Il popolo No Pass in ritirata. Soliti slogan e piazze vuote

Dopo gli 8 arresti tra i "Guerrieri", si rivela un mezzo flop la protesta organizzata su Telegram in 120 città

Il popolo No Pass in ritirata. Soliti slogan e piazze vuote

Roma. I negazionisti del Covid scendono in piazza. Il «popolo» del No Green Pass ha sfilato, ieri pomeriggio, in 120 città italiane. Queste, almeno, le intenzioni degli organizzatori, Forza Nuova in testa, sostenuti dagli oltre 42mila iscritti al canale Telegram «Basta Dittatura!». Dopo la minaccia del blocco dei treni alle stazioni, altro flop dei no vax. Sarà stato anche l'effetto dell'inchiesta della Procura di Milano e degli otto arresti avvenuti in settimana fra i «Guerrieri» armati pronti a compiere attentati. Di fatto la prima delle manifestazioni pianificate per il sabato in tutt'Italia non è andata come avrebbero voluto i più convinti.

A Treviso, tanto per fare un esempio, la piazza era deserta, complice, secondo i «guerrieri», di un cambio di programma dell'ultim'ora. «È una vergogna. Hanno spostato la piazza e qui non c'è nessuno» postano sui social. A Roma c'è persino chi, alle prime gocce di pioggia, ha pensato bene di fare una «scappata» nella vicina via del Corso per lo shopping del sabato pomeriggio. Tant'è.

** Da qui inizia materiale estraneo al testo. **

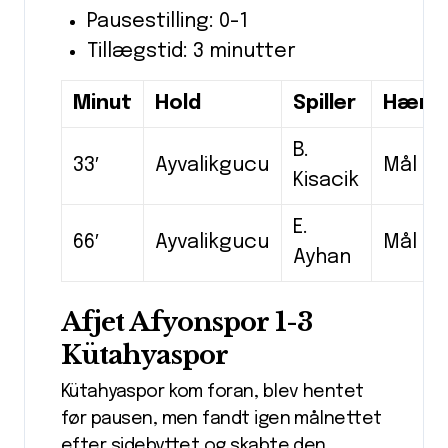
Pausestilling: 0-1
Tillægstid: 3 minutter
Minut
Hold
Spiller
Hænd
B.
33′
Ayvalikgucu
Mål
Kisacik
E.
66′
Ayvalikgucu
Mål
Ayhan
Afjet Afyonspor 1-3
Kütahyaspor
Kütahyaspor kom foran, blev hentet
før pausen, men fandt igen målnettet
efter sidebyttet og skabte den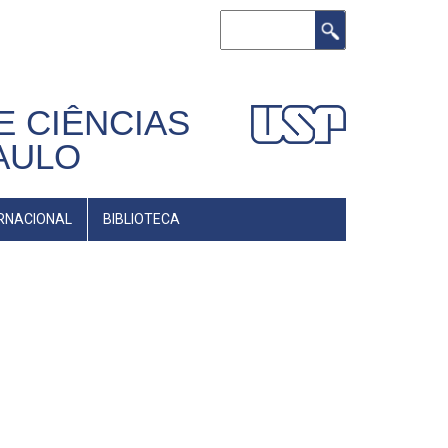
Buscar
E CIÊNCIAS
AULO
RNACIONAL
BIBLIOTECA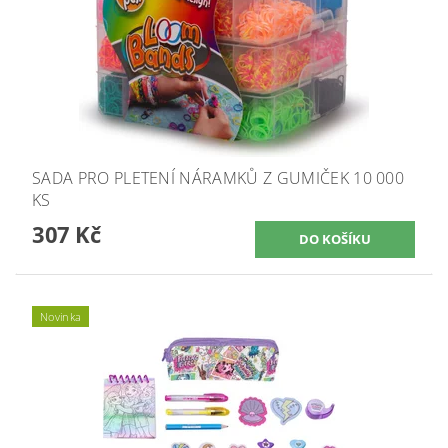
SADA PRO PLETENÍ NÁRAMKŮ Z GUMIČEK 10 000
KS
307 Kč
Novinka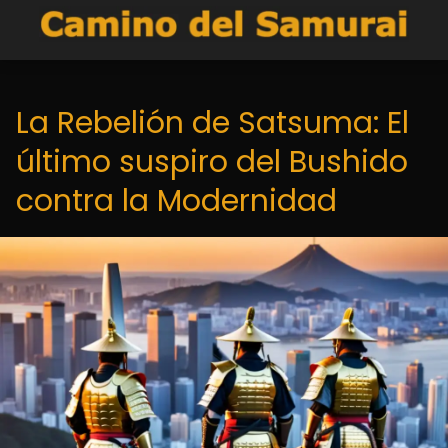
La Rebelión de Satsuma: El
último suspiro del Bushido
contra la Modernidad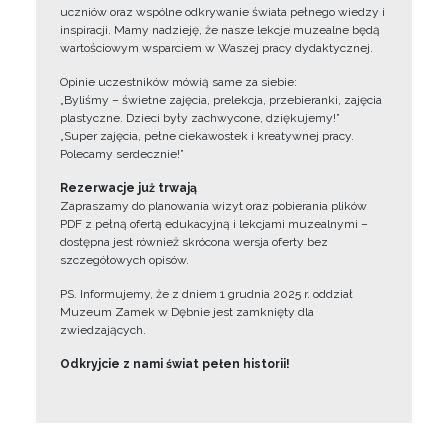
uczniów oraz wspólne odkrywanie świata pełnego wiedzy i
inspiracji. Mamy nadzieję, że nasze lekcje muzealne będą
wartościowym wsparciem w Waszej pracy dydaktycznej.
Opinie uczestników mówią same za siebie:
„Byliśmy – świetne zajęcia, prelekcja, przebieranki, zajęcia
plastyczne. Dzieci były zachwycone, dziękujemy!”
„Super zajęcia, pełne ciekawostek i kreatywnej pracy.
Polecamy serdecznie!”
Rezerwacje już trwają
Zapraszamy do planowania wizyt oraz pobierania plików
PDF z pełną ofertą edukacyjną i lekcjami muzealnymi –
dostępna jest również skrócona wersja oferty bez
szczegółowych opisów.
PS. Informujemy, że z dniem 1 grudnia 2025 r. oddział
Muzeum Zamek w Dębnie jest zamknięty dla
zwiedzających.
Odkryjcie z nami świat pełen historii!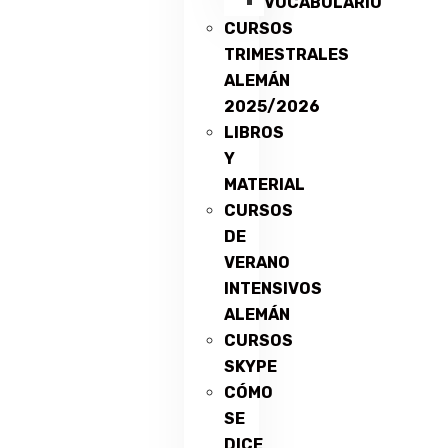
VOCABULARIO
CURSOS
TRIMESTRALES
ALEMÁN
2025/2026
LIBROS
Y
MATERIAL
CURSOS
DE
VERANO
INTENSIVOS
ALEMÁN
CURSOS
SKYPE
CÓMO
SE
DICE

Intanto qualcuno posta sul social russo, sempre su uno dei gruppi «Basta Dittatura!» il prezzo da pagare per non vaccinarsi contro il Covid19 e ottenere, comunque, il Green Pass: 150 euro «da versarsi solo ed esclusivamente in BitCoin», per info @matteoo0021 si legge. Non mancano le minacce dei «leoni da tastiera»: Speranza è l'ultimo a morire», scrive un fantomatico Prozac.

Momenti di tensione a Torino, calma piatta, dunque, a Roma, agitati ma non troppo a Milano. Nel capoluogo lombardo il numero più alto dei contestatori, cinquemila secondo fonti ufficiali, radunati in piazza Fontana e in piazza Duomo, da dove hanno sfilato fino alla Scala e per le vie del centro. «Non siamo terroristi», «Il lavoro non si tocca», «Giù le mani dai bambini», «Milano non si piega» gli slogan più gettonati. Tra i presenti il senatore Gianluigi Paragone, candidato sindaco nel capoluogo meneghino con Italexit. «È la prima volta che vengo a Milano ma la fame di diritti è la stessa di altre città. Oggi è l'11 settembre e quelle libertà sono minacciate dall'ipocrisia sul green pass» sostiene. Non mancano cori da stadio, sempre a Milano, con «giornalista terrorista» in testa, coniato paradossalmente dal leader di Forza Nuova Giuliano Castellino, sorvegliato speciale, indagato e processato per aggressione (proprio a giornalisti), droga e truffa (al Ministero della Sanità).

Sorvegliati a vista da agenti in tenuta antisommossa, poliziotti del reparto mobile della polizia, pronti ad affrontare, manganello e scudo protettivo alla mano, ogni tentativo di «uscire» dal corteo dei più scalmanati. Slogan e striscioni contro i politici. E se a Milano sono presi di mira il sindaco Sala e il premier, «Draghi Draghi vaff», a Torino se la prendono con Giuseppe Conte, «Conte Traditore, Torino Non Ti Vuole» si legge sullo striscione che apre il corteo.

Conte, del resto, se l'è cercata direbbe qualcuno, visto che mentre partiva la manifestazione l'ex presidente del Consiglio era al Mercato centrale accompagnato dalla candidata sindaca M5S Valentina Sganga, dall'attuale sindaco Chiara Appendino e dall'ex ministro dell'Istruzione Lucia Azzolina.

Sempre a Torino tensione al corteo mentre i manifestanti sfilano su via Po. Qui un gruppo di alcune centinaia di persone, forse un migliaio, sfonda il cordone della polizia per deviare su via Accademia delle Scienze. Calci e spintoni agli agenti che non sono riusciti a contenere la folla inferocita. Fortunatamente, evitando cariche, le forze dell'ordine riportano il gruppo alla calma all'ingresso di piazza Carlo Alberto, dove si schierano i blindati pronti a disperdere i più agitati. Altri minuti di tensione e il corteo riparte per via Po, passando davanti a Palazzo Nuovo, storica sede delle facoltà umanistiche dell'Università, per dirigersi su corso San Maurizio.

Proteste messe in atto il giorno in cui anche la Chiesa, per bocca del cardinale Pietro Parolin, fa sentire la sua voce condannando qualsiasi forma di azione violenta e ribadendo che vaccinarsi «è un atto di responsabilità».